The raw survey results will be kept secret, as will the identity of the companies that tally the results and audit the process, Verney said.
``It has more integrity this way,″ Verney said.
He added that keeping the information secret means that every would-be nominee will come to the Reform Party’s Aug. 11 convention on equal footing.
``We’re not looking to embarrass anybody in this process. We’re not looking to set up a clear favorite or a dark horse,″ he said at a Dallas news conference.
Verney said that if auditors report that there are candidates near the 10 percent threshold, they may be considered for the nomination ballot. That decision will be made by ``reasonable people,″ he said.
The survey being mailed this week is expected to reach between 950,000 and 1 million of the 1.3 million people who have signed petitions to get the Reform Party on state ballots this November. To be on the nominating ballot, candidates will have be named on about 10 percent of the responses.
Keeping the raw survey results a secret seems to be at odds with the Reform Party’s idea of reforming government, said Larry Hugick, director of political and media polls for Princeton Survey Research.
``I can’t see that people are going to blindly trust someone to do this,″ he said. ``It’ll be a hard sell.″
The Reform Party or a designated candidate so far has been certified for ballots in 21 states.

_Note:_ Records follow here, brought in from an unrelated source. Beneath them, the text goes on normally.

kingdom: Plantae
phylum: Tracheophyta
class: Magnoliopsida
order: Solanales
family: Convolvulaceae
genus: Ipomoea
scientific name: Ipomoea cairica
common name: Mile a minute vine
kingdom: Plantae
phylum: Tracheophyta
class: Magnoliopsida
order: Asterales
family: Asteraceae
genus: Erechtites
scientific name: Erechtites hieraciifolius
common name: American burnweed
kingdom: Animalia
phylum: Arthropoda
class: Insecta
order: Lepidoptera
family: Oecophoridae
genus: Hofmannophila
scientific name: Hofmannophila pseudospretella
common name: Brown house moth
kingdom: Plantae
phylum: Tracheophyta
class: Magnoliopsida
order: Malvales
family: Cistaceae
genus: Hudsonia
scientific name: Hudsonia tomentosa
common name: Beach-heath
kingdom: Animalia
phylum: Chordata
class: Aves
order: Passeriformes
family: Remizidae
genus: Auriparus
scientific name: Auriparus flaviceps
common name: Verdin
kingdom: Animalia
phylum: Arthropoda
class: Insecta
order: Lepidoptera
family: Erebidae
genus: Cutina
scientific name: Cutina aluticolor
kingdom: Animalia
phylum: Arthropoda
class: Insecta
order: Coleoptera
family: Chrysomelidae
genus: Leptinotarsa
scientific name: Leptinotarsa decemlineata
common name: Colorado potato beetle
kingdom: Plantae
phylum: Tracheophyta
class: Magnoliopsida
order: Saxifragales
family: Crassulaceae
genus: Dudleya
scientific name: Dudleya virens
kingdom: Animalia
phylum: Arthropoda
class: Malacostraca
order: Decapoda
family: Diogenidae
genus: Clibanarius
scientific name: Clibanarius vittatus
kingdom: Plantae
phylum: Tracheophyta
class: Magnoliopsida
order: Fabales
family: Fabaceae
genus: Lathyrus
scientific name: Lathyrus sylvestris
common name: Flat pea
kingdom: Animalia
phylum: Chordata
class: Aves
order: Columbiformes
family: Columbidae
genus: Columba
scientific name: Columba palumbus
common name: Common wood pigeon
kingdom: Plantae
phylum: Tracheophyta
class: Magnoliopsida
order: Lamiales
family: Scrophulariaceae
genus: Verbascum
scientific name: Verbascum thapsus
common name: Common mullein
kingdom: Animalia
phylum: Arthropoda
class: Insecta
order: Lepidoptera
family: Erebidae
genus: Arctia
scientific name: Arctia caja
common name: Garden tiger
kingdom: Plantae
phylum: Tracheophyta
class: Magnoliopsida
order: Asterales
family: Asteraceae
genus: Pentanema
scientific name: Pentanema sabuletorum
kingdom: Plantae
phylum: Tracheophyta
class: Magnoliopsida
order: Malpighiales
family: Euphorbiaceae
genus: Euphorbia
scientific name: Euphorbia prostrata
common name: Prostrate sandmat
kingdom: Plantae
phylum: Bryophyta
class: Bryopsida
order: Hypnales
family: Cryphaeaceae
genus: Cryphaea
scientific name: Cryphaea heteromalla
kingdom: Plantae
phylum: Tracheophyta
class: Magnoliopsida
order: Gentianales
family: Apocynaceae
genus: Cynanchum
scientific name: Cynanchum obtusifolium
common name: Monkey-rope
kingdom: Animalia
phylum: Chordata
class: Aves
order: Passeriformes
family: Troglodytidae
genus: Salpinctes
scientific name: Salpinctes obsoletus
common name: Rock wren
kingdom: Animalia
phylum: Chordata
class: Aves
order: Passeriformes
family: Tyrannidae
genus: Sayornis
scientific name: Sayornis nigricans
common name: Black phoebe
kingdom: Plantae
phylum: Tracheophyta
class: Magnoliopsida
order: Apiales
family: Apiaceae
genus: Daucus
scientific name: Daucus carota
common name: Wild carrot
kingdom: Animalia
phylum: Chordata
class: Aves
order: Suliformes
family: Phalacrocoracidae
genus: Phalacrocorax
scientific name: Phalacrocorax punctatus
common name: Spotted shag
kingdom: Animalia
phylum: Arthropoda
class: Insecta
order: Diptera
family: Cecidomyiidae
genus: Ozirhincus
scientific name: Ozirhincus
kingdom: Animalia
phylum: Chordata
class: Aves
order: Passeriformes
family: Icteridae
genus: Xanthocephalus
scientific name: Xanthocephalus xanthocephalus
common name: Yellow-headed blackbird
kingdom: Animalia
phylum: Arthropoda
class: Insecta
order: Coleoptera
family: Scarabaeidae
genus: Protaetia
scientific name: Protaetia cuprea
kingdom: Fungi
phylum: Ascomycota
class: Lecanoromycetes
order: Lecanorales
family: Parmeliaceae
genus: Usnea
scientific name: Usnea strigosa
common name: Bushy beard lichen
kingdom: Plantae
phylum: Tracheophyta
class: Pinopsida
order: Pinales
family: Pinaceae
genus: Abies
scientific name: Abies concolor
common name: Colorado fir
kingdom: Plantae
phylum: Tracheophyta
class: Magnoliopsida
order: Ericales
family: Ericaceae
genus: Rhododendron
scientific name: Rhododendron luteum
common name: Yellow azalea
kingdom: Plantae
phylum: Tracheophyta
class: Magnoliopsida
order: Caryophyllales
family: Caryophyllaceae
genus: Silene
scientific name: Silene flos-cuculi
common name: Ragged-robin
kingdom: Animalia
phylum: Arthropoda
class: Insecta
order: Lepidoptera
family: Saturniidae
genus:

On Monday, the Arkansas Supreme Court ruled that the party did not submit a valid petition in time to get on that state’s ballot. The party still has a chance to certify an independent candidate for the state’s November ballot.
Also Monday, the party submitted more than 60,000 signatures to the Georgia secretary of state, seeking to win access to Georgia’s November ballot. The party needs 31,771 valid signatures to secure a ballot slot.